SUPPLIED PASSAGE:
----------------

Mr SLIPPER (4:06 PM) —I must say that I was quite amazed when I read the motion moved by the honourable member for Hindmarsh. I would like to recommend to him a reading of the Australian Constitution, which makes it fairly clear that education, particularly primary and secondary school level but also generally, is a responsibility of the states of Australia. Notwithstanding that, the Australian government are proud to have invested so much in education at all levels during our 11 years in office, to help to make sure that young people, who are Australia’s future, do have the opportunity to get one foot on the rung of the employment ladder. The Australian government are well aware that education is an absolutely vital means of achieving success, not only that of the individual but also that of the nation as a whole.

I do not know whether the honourable member for Hindmarsh was actually joking when he moved this motion seeking to condemn the government for what he saw as ‘the failure of the government to invest in education and skills for Australia’s future’, because let us look at what this government has done by way of education initiatives. For example, there is the Higher Education Endowment Fund, with its revolutionary purpose of self-generating funds for expansion of facilities at our universities. That is in addition to the moneys being spent on Australian technical colleges and on primary and secondary schooling. It is pretty clear that this government—having repaid $92 billion of Labor debt and not having to pay the $8½ billion that the former government was paying—has been able to invest in desirable social objectives such as improved education funding and other areas which, under the Australian Constitution, have not historically been the responsibility of the Australian government.

----------------

DATASET CONTENT:

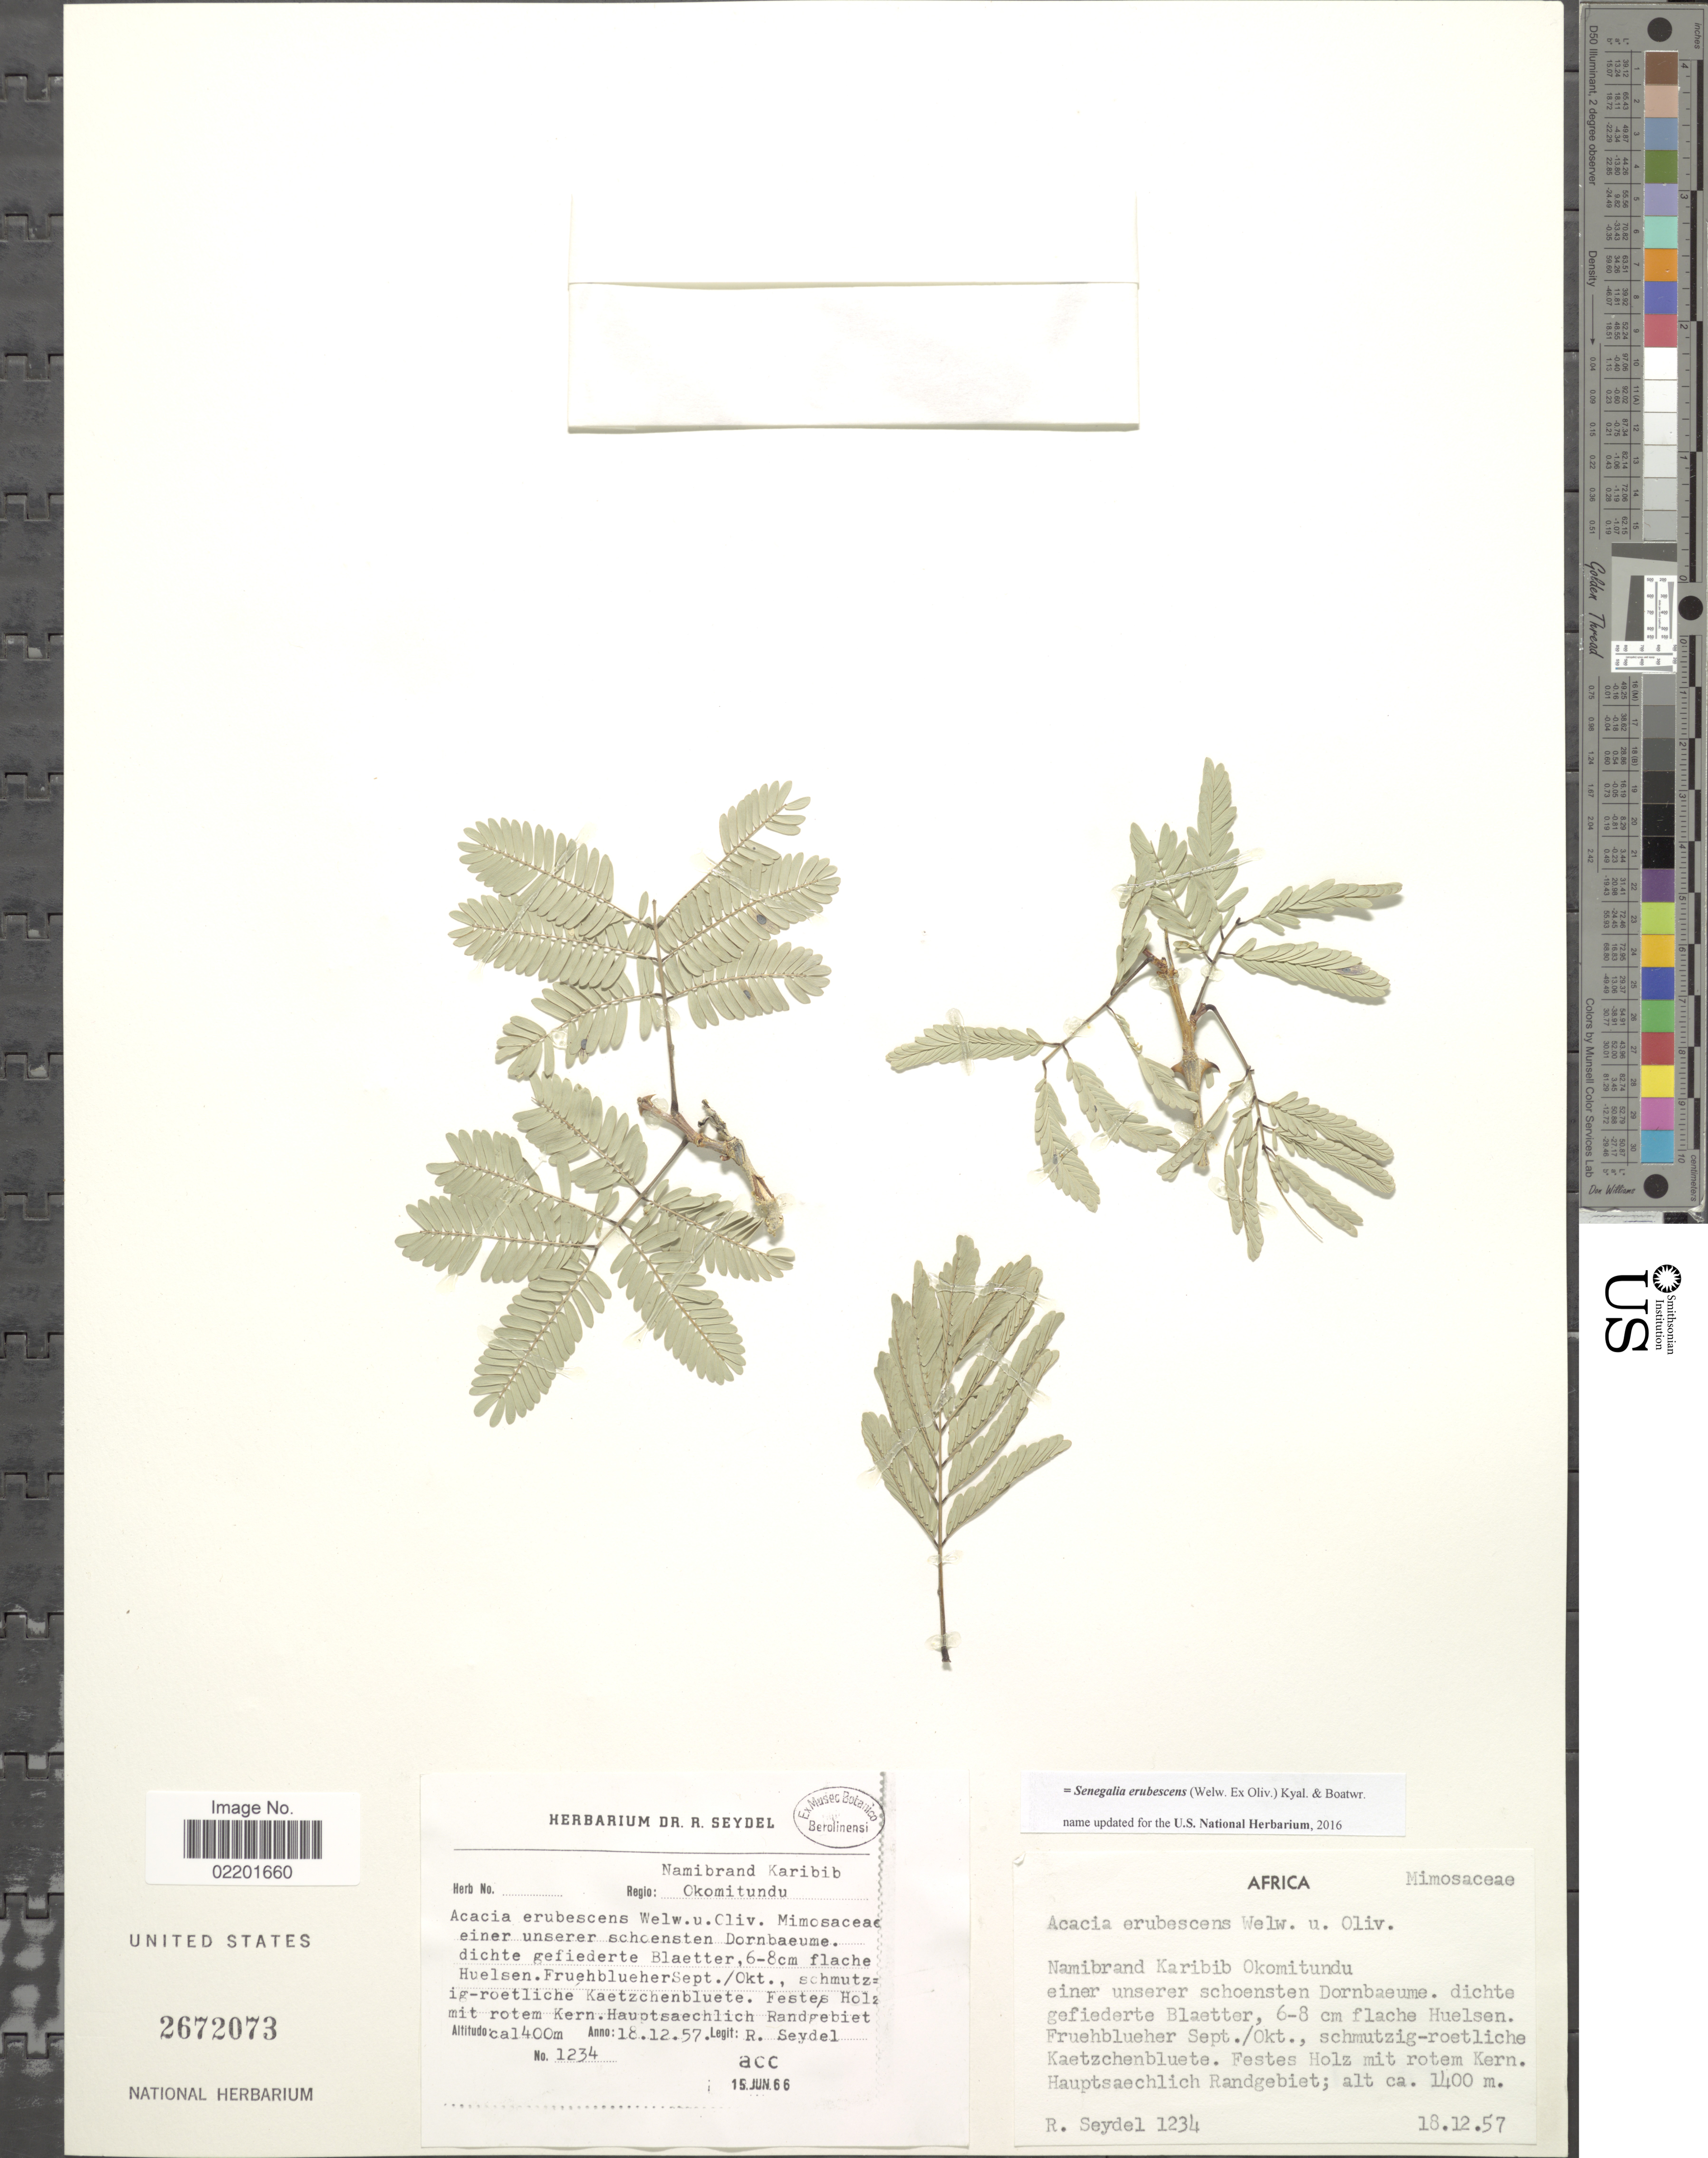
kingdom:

----------------

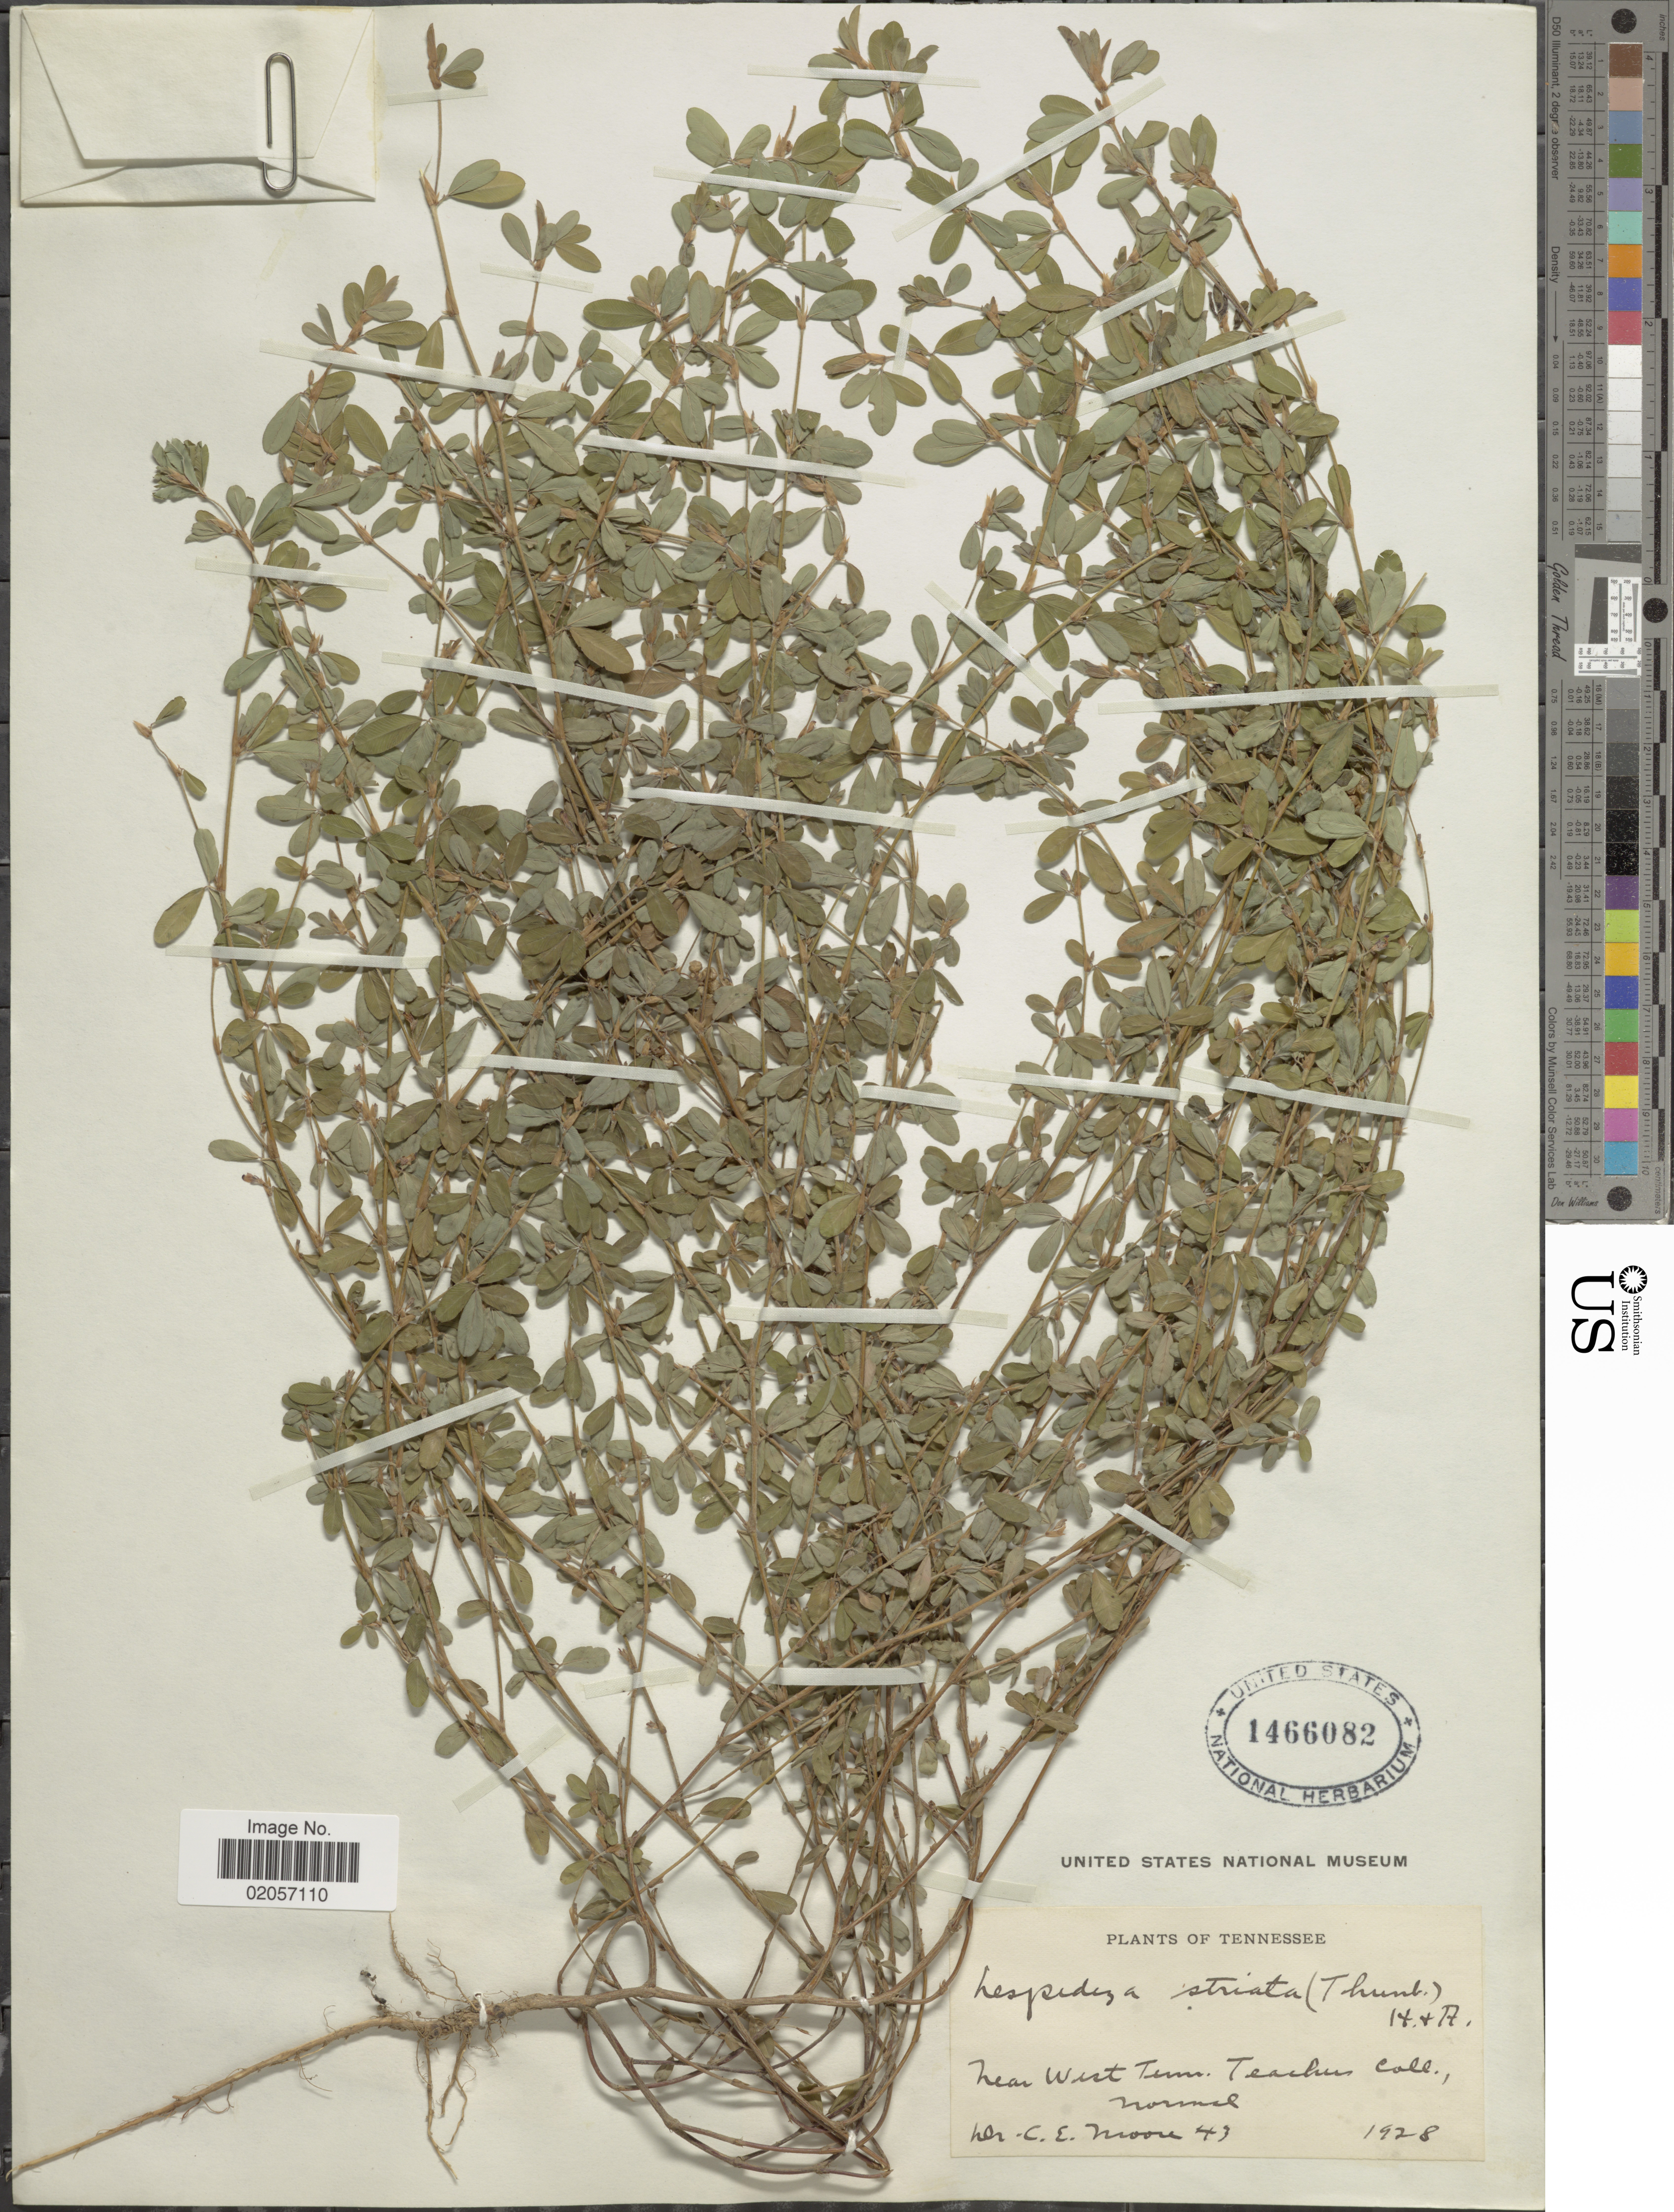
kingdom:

----------------

BRIEF A: According to the education funding speech, how much Labor debt does the speaker say the government has repaid?
BRIEF B: Extract the education funding speech word for word from "Mr SLIPPER (4:06" to "as a whole.".
BRIEF C: Write the next part of the education funding speech, starting right after its final sentence.

OUTPUT A: $92 billion

OUTPUT B:
Mr SLIPPER (4:06 PM) —I must say that I was quite amazed when I read the motion moved by the honourable member for Hindmarsh. I would like to recommend to him a reading of the Australian Constitution, which makes it fairly clear that education, particularly primary and secondary school level but also generally, is a responsibility of the states of Australia. Notwithstanding that, the Australian government are proud to have invested so much in education at all levels during our 11 years in office, to help to make sure that young people, who are Australia’s future, do have the opportunity to get one foot on the rung of the employment ladder. The Australian government are well aware that education is an absolutely vital means of achieving success, not only that of the individual but also that of the nation as a whole.

OUTPUT C:
In five minutes it is impossible to cover the incredibly substantial program that the coalition government have in relation to education, so I will just have to cherry-pick a few items and mention them. When you look at what we have done since 1996 and what we are continuing to do, looking at the announcements in the most recent budget, one can see that the honourable member for Hindmarsh is probably playing party politics, which is understandable, given his marginal seat and given the election just a few months away. The reality is that there has not been any other government in Australia’s history that has given the investment in education at all levels that this government has.


Mr Henry interjecting


Mr SLIPPER —The member for Hasluck is perfectly correct. There seems to be so much buck-passing with regard to the states—and we see here the member for Hindmarsh suggesting that the Australian government should fund this, should fund that and should fund something else. I must say that the more I hear about buck-passing the more attracted I am to the concept of the Australian government taking over the area of education in this country. That way we would be able to have a national curriculum. That would mean that, in a situation where people are increasingly mobile, moving from one part of the country to the other—


Mr Adams —You want health and education?


The DEPUTY SPEAKER (Hon. IR Causley)—The member for Lyons!


Mr SLIPPER —particularly, my friend, from your area of Tasmania to the Sunshine Coast—


Mr Adams —You want health and education. You are a centralist.


The DEPUTY SPEAKER —The member for Lyons is risking his health!


Mr SLIPPER —Kids lose time because of the different educational curricula at different institutions. If we were able to have this national standard, a standardised curriculum, obviously students would be much better off.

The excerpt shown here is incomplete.